17.1 Diagnostic Techniques
// Print exact representation
#include <stdio.h>
void print_float_bits(float f) {
unsigned int bits;
memcpy(&bits, &f, sizeof(bits));
printf("Value: %g\n", f);
printf("Hex: 0x%08X\n", bits);
printf("Sign: %d\n", (bits >> 31) & 1);
printf("Exp: %d (biased %d)\n",
((bits >> 23) & 0xFF) - 127,
(bits >> 23) & 0xFF);
printf("Mantissa: 0x%06X\n", bits & 0x7FFFFF);
}
// Hex float format in C99
printf("%a\n", 0.1); // Prints: 0x1.999999999999ap-4
17.2 Common Symptoms and Causes
Symptom: Result is NaN
Causes:
├─ 0/0, ∞-∞, 0×∞
├─ sqrt of negative number
├─ Uninitialized floating point variable
└─ Error propagated from earlier computation
Symptom: Result is unexpectedly zero
Causes:
├─ Underflow (value too small)
├─ Catastrophic cancellation
└─ Denormal flushing
Symptom: Results differ between debug/release
Causes:
├─ Different optimization levels
├─ x87 vs SSE codegen
├─ Fast-math flags enabled in release
└─ Uninitialized memory (different in debug)

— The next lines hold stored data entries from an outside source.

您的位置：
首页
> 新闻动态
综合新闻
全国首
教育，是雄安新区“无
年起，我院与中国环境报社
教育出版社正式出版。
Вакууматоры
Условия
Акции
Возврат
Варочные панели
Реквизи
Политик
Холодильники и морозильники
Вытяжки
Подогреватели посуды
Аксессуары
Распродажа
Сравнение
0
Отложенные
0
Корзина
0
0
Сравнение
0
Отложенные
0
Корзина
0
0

Symptom: Results differ between machines
Causes:
├─ Different CPU architectures
├─ Different compiler versions
├─ Different math library implementations
└─ Different SIMD instruction sets
17.3 Floating Point Sanitizers
# GCC/Clang undefined behavior sanitizer catches some FP issues
clang -fsanitize=undefined,float-divide-by-zero program.c
# Enable FP exceptions to catch issues early
#define _GNU_SOURCE
#include <fenv.h>
feenableexcept(FE_INVALID | FE_OVERFLOW | FE_DIVBYZERO);
// Now bad operations cause SIGFPE
# Valgrind can detect some issues
valgrind --tool=memcheck ./program
17.4 Systematic Testing Strategy
1. Boundary values
├─ Zero (positive and negative)
├─ Smallest positive normal and denormal
├─ Largest finite value
├─ Infinity and NaN
└─ Powers of 2 (exactly representable)
2. Special cases
├─ Values that can't be represented exactly (0.1, 0.2)
├─ Values near overflow threshold
├─ Values near underflow threshold
└─ Values that cause cancellation
3. Randomized testing
├─ Property-based testing (Hypothesis, QuickCheck)

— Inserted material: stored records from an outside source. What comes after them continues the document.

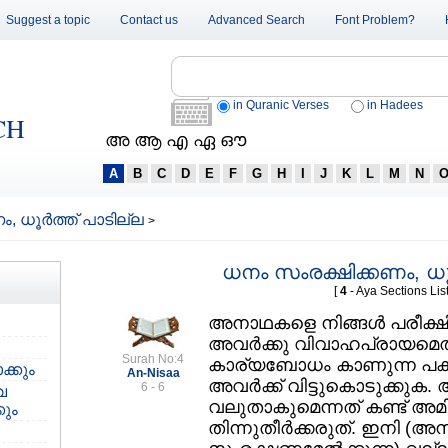
Suggest a topic
Contact us
Advanced Search
Font Problem?
in Quranic Verses
in Hadees
CH
അ ആ എ ഏ ഔ
A
B
C
D
E
F
G
H
I
J
K
L
M
N
 ധൂര്‍ത്ത് പാടില്ല
>
ധനം സംരക്ഷിക്കണം, ധൂര്
[
4
- Aya Sections List
അനാഥകളെ നിങ്ങള്‍ പരീക്ഷി
അവര്‍ക്കു വിവാഹപ്രായമെത്
Surah No:4
കാര്യബോധം കാണുന്ന പക്ഷ
്കും
An-Nisaa
അവര്‍ക്ക്‌ വിട്ടുകൊടുക്കുക
6 - 6
വ
വലുതാകുമെന്നത്‌ കണ്ട്‌ അമി
കും
തിന്നുതീര്‍ക്കരുത്‌. ഇനി (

├─ Comparison with arbitrary precision library
└─ Cross-platform result comparison
4. Stress testing
├─ Many iterations of accumulation
├─ Deep recursion with floating point
└─ Extreme input ranges
18. Summary
Floating point representation is a fundamental compromise between range, precision, and performance:
IEEE 754 format:
- Sign bit, biased exponent, implicit-leading-1 mantissa
- Single (32-bit): ~7 decimal digits
- Double (64-bit): ~16 decimal digits
Special values:
- Zero (positive and negative)
- Infinity (positive and negative)
- NaN (not equal to itself)
- Denormals (gradual underflow)
Common pitfalls:
- Never compare floats with
== - 0.1 cannot be represented exactly
- Order of operations affects results
- Large magnitude differences cause precision loss
Best practices:
- Use double unless you have good reason not to
- Never use float/double for money
- Use epsilon comparisons with relative tolerance
- Consider Kahan summation for accuracy
- Test edge cases and special values
- Understand your compiler’s optimization flags
Understanding floating point is essential for writing correct numerical code. The abstractions are leaky, the edge cases are numerous, and the bugs are subtle. But with knowledge of how floating point works internally, you can anticipate problems and write robust numerical software.